Relatedly, how can I add custom compiler flags to rdmd, in a D script?
For example, -L-lpcre
April 04, 2019
If you need performance use ldc not dmd (assumed).

LLVM has many factors better code optimizes than dmd does.
April 04, 2019
On Thursday, 4 April 2019 at 09:53:06 UTC, Julian wrote:
>
> Relatedly, how can I add custom compiler flags to rdmd, in a D script?
> For example, -L-lpcre

Configuration variable "DFLAGS". On Windows you can specify it in the sc.ini file. On Linux: https://dlang.org/dmd-linux.html
April 04, 2019
On Thursday, 4 April 2019 at 09:57:26 UTC, rikki cattermole wrote:
> If you need performance use ldc not dmd (assumed).
>
> LLVM has many factors better code optimizes than dmd does.

Thanks! I already had dmd installed from a brief look at D a long
time ago, so I missed the details at https://dlang.org/download.html

ldc2 -O3 does a lot better, but the result is still 30x slower
without PCRE.
April 04, 2019
On Thursday, 4 April 2019 at 10:31:43 UTC, Julian wrote:
> On Thursday, 4 April 2019 at 09:57:26 UTC, rikki cattermole wrote:
>> If you need performance use ldc not dmd (assumed).
>>
>> LLVM has many factors better code optimizes than dmd does.
>
> Thanks! I already had dmd installed from a brief look at D a long
> time ago, so I missed the details at https://dlang.org/download.html
>
> ldc2 -O3 does a lot better, but the result is still 30x slower
> without PCRE.

You need to disable the GC.
by importing core.memory : GC;
and calling GC.Disable();

the next thing is to avoid the .idup and cast to string instead.

April 04, 2019
On Thu, Apr 04, 2019 at 09:53:06AM +0000, Julian via Digitalmars-d-learn wrote: [...]
>           auto re = ctRegex!(r"(?:\S+ ){3,4}<= ([^@]+@(\S+))");
[...]

ctRegex is a crock; use regex() instead and it might actually work
better.


T

-- 
Stop staring at me like that!

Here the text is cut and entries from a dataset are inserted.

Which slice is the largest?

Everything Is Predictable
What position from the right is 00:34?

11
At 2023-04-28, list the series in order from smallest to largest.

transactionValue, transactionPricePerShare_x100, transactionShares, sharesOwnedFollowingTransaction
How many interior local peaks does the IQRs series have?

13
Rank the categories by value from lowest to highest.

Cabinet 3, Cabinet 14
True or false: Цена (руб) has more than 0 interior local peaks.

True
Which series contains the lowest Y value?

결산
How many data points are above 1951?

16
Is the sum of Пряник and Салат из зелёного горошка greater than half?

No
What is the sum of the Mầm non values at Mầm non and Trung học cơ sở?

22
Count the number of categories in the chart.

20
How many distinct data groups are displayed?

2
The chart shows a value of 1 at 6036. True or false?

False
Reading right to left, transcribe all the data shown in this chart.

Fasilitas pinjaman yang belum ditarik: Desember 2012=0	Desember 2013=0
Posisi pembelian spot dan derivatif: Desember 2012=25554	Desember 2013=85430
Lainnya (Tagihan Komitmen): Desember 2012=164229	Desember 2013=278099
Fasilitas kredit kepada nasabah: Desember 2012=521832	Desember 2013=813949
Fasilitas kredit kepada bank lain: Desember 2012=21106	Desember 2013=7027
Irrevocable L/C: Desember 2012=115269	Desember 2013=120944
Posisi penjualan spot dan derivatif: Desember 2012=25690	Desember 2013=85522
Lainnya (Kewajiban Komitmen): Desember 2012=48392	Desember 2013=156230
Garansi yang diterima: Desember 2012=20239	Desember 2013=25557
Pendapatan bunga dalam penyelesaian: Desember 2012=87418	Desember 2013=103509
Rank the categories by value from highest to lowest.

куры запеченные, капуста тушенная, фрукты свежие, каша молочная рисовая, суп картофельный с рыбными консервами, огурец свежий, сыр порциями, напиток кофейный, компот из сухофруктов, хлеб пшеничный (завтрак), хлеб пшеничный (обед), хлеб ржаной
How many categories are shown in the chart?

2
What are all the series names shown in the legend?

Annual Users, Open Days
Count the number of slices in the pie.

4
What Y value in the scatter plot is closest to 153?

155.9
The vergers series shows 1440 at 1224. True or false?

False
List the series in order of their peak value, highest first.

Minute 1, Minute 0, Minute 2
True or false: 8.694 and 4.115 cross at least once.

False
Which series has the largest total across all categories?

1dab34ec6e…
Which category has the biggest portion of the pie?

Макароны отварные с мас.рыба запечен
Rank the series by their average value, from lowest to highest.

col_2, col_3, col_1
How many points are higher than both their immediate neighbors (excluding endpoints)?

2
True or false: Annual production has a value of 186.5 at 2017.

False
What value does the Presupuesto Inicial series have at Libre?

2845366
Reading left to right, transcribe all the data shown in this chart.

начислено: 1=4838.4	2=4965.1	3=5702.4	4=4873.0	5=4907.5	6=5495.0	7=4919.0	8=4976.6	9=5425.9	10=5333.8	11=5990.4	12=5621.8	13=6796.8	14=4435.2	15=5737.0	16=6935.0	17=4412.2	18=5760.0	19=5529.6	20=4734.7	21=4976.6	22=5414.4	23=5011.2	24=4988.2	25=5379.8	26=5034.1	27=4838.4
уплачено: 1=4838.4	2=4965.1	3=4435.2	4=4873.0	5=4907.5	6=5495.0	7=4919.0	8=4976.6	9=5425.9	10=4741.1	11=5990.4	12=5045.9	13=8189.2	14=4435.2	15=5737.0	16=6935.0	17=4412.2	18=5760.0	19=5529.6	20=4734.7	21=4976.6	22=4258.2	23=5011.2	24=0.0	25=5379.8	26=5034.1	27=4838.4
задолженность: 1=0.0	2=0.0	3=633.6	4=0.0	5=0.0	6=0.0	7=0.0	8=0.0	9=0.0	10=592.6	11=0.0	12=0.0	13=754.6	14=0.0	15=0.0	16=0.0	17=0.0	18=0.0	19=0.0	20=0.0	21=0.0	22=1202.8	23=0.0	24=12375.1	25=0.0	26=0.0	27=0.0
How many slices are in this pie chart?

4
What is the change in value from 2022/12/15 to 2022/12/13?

It's offens... no, you'll hurt your eyes!
April 04, 2019
On Thursday, 4 April 2019 at 10:31:43 UTC, Julian wrote:
> On Thursday, 4 April 2019 at 09:57:26 UTC, rikki cattermole wrote:
>> If you need performance use ldc not dmd (assumed).
>>
>> LLVM has many factors better code optimizes than dmd does.
>
> Thanks! I already had dmd installed from a brief look at D a long
> time ago, so I missed the details at https://dlang.org/download.html
>
> ldc2 -O3 does a lot better, but the result is still 30x slower
> without PCRE.

Try:
    ldc2 -O3 -release -flto=thin -defaultlib=phobos2-ldc-lto,druntime-ldc-lto -enable-inlining

This will improve inlining and optimization across the runtime library boundaries. This can help in certain types of code.